March 3, 2023
Over on Mastodon, @therisingtithes makes in important point about the idea that AI “democratizes” artistic expression
“I think the really troublesome part in conversations about AI is when people say it ‘democratizes’ creative expression—as if to imply that practicing a talent and developing one’s own voice is an institutional boundary that only a ‘creative elite’ can overcome. There are a lot of obviously legitimate barriers to entry in the creative industries—ask any person of colour, or anyone who lives in a non-Anglophone developing country. But BEING ABLE TO DRAW PLEASING ART OR WRITE INTERESTING PROSE isn’t, like, an elitist activity.”

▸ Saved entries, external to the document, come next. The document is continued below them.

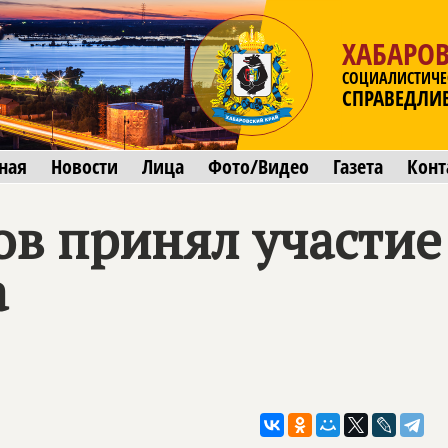
ХАБАРО
СОЦИАЛИСТИЧЕ
СПРАВЕДЛИ
ная
Новости
Лица
Фото/Видео
Газета
Конт
в принял участие
а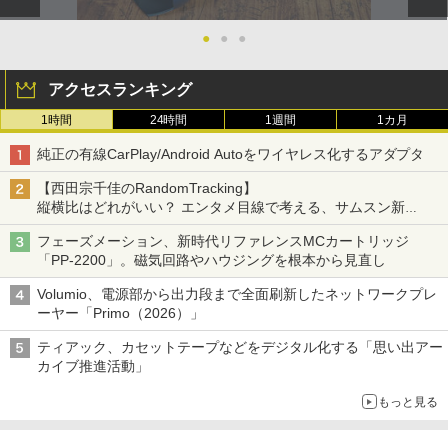
●
●
●
アクセスランキング
1時間
24時間
1週間
1カ月
純正の有線CarPlay/Android Autoをワイヤレス化するアダプタ
【西田宗千佳のRandomTracking】
縦横比はどれがいい？ エンタメ目線で考える、サムスン新
「Galaxy Z Fold」
フェーズメーション、新時代リファレンスMCカートリッジ
「PP-2200」。磁気回路やハウジングを根本から見直し
Volumio、電源部から出力段まで全面刷新したネットワークプレ
ーヤー「Primo（2026）」
ティアック、カセットテープなどをデジタル化する「思い出アー
カイブ推進活動」
もっと見る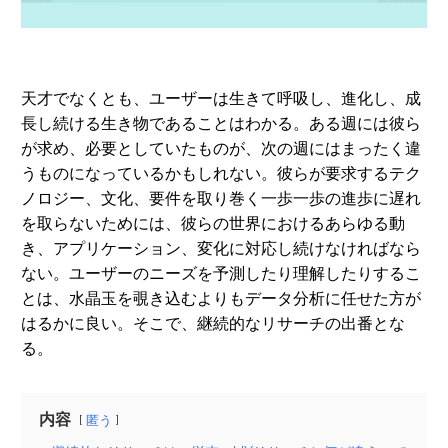
天才でなくとも、ユーザーは生きて呼吸し、進化し、成
長し続ける生き物であることはわかる。ある週には彼ら
が求め、必要としていたものが、次の週にはまったく違
うものになっているかもしれない。彼らが要求するテク
ノロジー、文化、要件を取り巻く一歩一歩の進歩に遅れ
を取らないためには、彼らの世界におけるあらゆる動
き、アプリケーション、変化に対応し続けなければなら
ない。ユーザーのニーズを予測したり理解したりするこ
とは、水晶玉を覗き込むよりもデータ分析に任せた方が
はるかに良い。そこで、継続的なリサーチの出番とな
る。
内容
匿う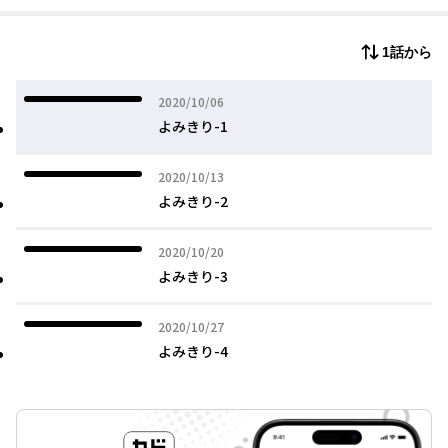
1話から
2020年10月06日
2020/10/06
よみきり-1
2020年10月13日
2020/10/13
よみきり-2
2020年10月20日
2020/10/20
よみきり-3
2020年10月27日
2020/10/27
よみきり-4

I think it’s actually tragic: the idea that you can “democratize” artistic expression at all only makes sense if you first believe that the capacity for art is innate and unchangeable, something you’re either born with or will never have. Part of that tragedy is that it’s a belief that strongly resonates with general disdain for the humanities shared by a lot of STEM practitioners, who don’t see the arts as real skills learned and honed, but as some arbitrary blessing they were denied at birth.
And that frame is such a profound failure of imagination and empathy, some sort of abusive marriage of disdain and despair, to live believing that you can’t experience some profound work of art without also believing, in some fundamental, irrevocable sense, that you don’t and can’t ever have the capacity to evoke anything like that sense in another person. You’re just Not An Artist, you can’t do anything like that ever.

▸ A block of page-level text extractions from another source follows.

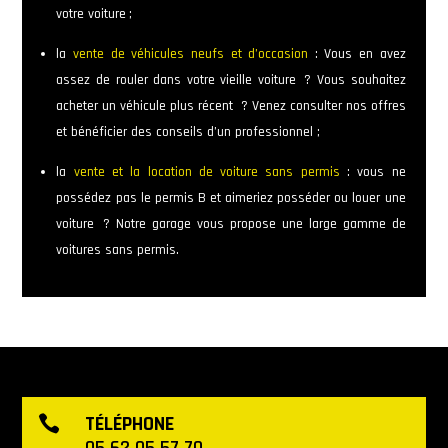
votre voiture ;
la
vente de véhicules neufs et d’occasion
: Vous en avez
assez de rouler dans votre vieille voiture ? Vous souhaitez
acheter un véhicule plus récent ? Venez consulter nos offres
et bénéficier des conseils d’un professionnel ;
la
vente et la location de voiture sans permis
: vous ne
possédez pas le permis B et aimeriez posséder ou louer une
voiture ? Notre garage vous propose une large gamme de
voitures sans permis.
TÉLÉPHONE
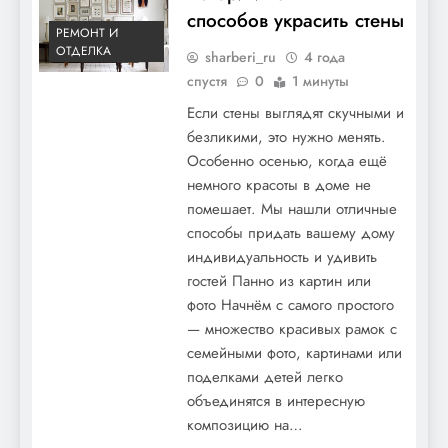
способов украсить стены
РЕМОНТ И
ОТДЕЛКА
sharberi_ru
4 года
спустя
0
1 минуты
Если стены выглядят скучными и
безликими, это нужно менять.
Особенно осенью, когда ещё
немного красоты в доме не
помешает. Мы нашли отличные
способы придать вашему дому
индивидуальность и удивить
гостей Панно из картин или
фото Начнём с самого простого
— множество красивых рамок с
семейными фото, картинами или
поделками детей легко
объединятся в интересную
композицию на…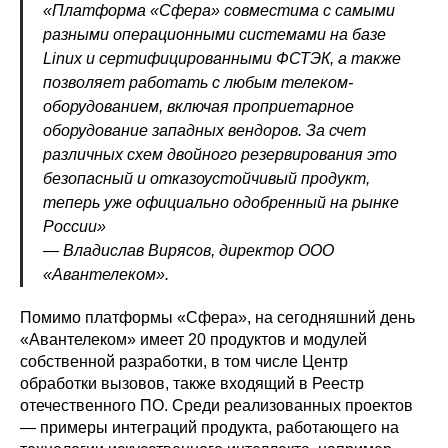
«Платформа «Сфера» совместима с самыми
разными операционными системами на базе
Linux и сертифицированными ФСТЭК, а также
позволяет работать с любым телеком-
оборудованием, включая проприетарное
оборудование западных вендоров. За счет
различных схем двойного резервирования это
безопасный и отказоустойчивый продукт,
теперь уже официально одобренный на рынке
России»
— Владислав Вирясов, директор ООО
«Авантелеком».
Помимо платформы «Сфера», на сегодняшний день
«Авантелеком» имеет 20 продуктов и модулей
собственной разработки, в том числе Центр
обработки вызовов, также входящий в Реестр
отечественного ПО. Среди реализованных проектов
— примеры интеграций продукта, работающего на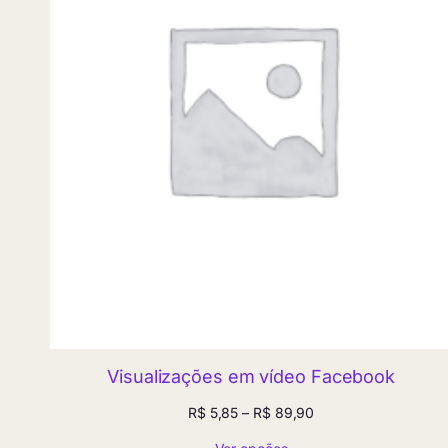
Visualizações em vídeo Facebook
Faixa
R$
5,85
–
R$
89,90
de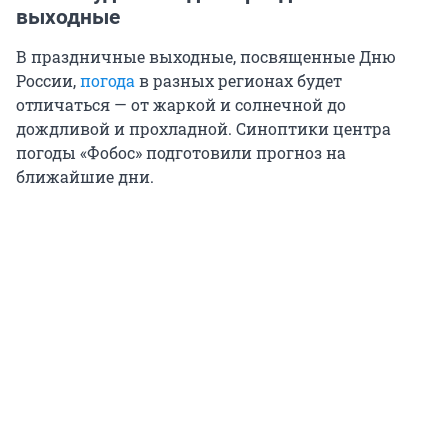
выходные
В праздничные выходные, посвященные Дню
России,
погода
в разных регионах будет
отличаться — от жаркой и солнечной до
дождливой и прохладной. Синоптики центра
погоды «Фобос» подготовили прогноз на
ближайшие дни.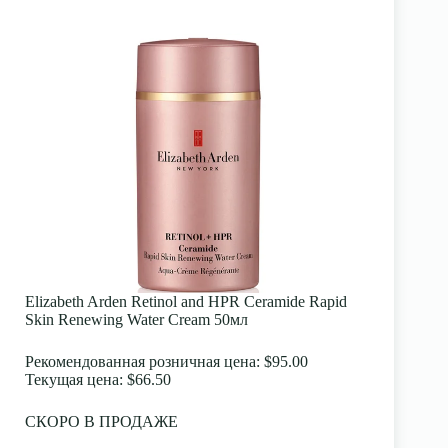
Elizabeth Arden Retinol and HPR Ceramide Rapid
Skin Renewing Water Cream 50мл
Рекомендованная розничная цена:
$95.00
Текущая цена:
$66.50
СКОРО В ПРОДАЖЕ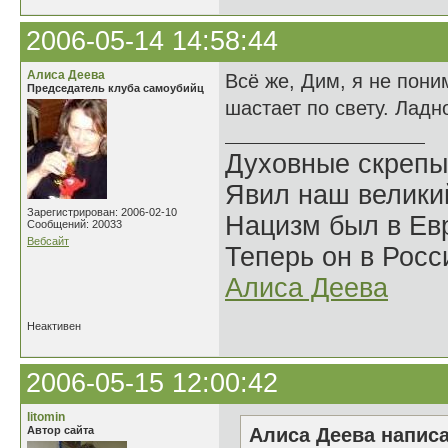
2006-05-14 14:58:44
Алиса Деева
Всё же, Дим, я не пони
Председатель клуба самоубийц
шастает по свету. Ладн
Духовные скрепы
Явил наш велики
Зарегистрирован: 2006-02-10
Нацизм был в Евр
Сообщений: 20033
Вебсайт
Теперь он в Росс
Алиса Деева
Неактивен
2006-05-15 12:00:42
litomin
Автор сайта
Алиса Деева написа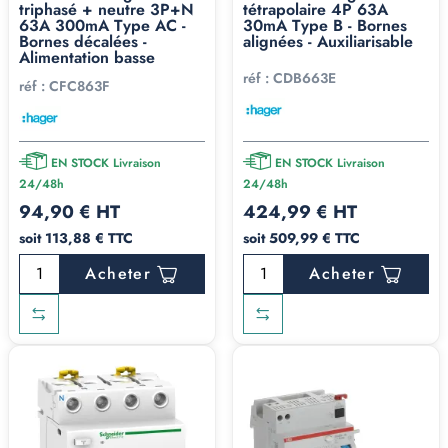
triphasé + neutre 3P+N
tétrapolaire 4P 63A
63A 300mA Type AC -
30mA Type B - Bornes
Bornes décalées -
alignées - Auxiliarisable
Alimentation basse
réf :
CDB663E
réf :
CFC863F
EN STOCK Livraison
EN STOCK Livraison
24/48h
24/48h
94,90 € HT
424,99 € HT
soit 113,88 € TTC
soit 509,99 € TTC
Acheter
Acheter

It must be soul-crushing, to live in the loneliness of that kind of envy. Certainly you can see why somebody trapped in that frame – in the foundational belief that they immutably have No Capacity For Art, that they have been arbitrarily denied any capacity to connect with another human on that level – would need to believe, desperately, that the stochastic parrots that take and mindlessly repeat stolen approximations back to us are somehow equivalent to the fullness of human experience.

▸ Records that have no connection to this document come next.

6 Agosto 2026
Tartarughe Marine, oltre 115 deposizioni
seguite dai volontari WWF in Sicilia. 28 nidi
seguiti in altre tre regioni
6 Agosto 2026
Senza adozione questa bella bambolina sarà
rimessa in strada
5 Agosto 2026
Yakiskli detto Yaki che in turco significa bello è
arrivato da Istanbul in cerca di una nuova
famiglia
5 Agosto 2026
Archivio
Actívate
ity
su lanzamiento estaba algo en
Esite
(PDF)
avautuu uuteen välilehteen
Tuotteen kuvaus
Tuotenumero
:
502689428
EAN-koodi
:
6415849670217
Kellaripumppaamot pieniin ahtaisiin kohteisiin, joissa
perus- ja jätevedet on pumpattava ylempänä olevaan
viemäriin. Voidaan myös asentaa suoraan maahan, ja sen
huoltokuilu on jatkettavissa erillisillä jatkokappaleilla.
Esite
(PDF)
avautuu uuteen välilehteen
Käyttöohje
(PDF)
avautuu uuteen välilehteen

A lot of us have joked about the whole “I used to be a libertarian capitalist CEO but then I took a bunch of drugs in the jungle and realized other people feel things” tropes, but I frequently wonder what a century of lead poisoning, prohibitionism and suburbs have taken from us. Music, art, poetry, and food, like wine or weed, these are assistive technologies for human connection and empathy, the ramps many of us can’t even know we need until we have them, but maybe never will.
But … “democratizing”, geez.
If you want to be the Robin Hood in a story worth telling, the thing you’re stealing from the rich and giving to the poor has to be the riches. It’s weird that anyone would need to say that out loud. If you’re stealing from artists and selling it to corporations as a subscription? That story isn’t worth the trouble of telling. Who’d listen?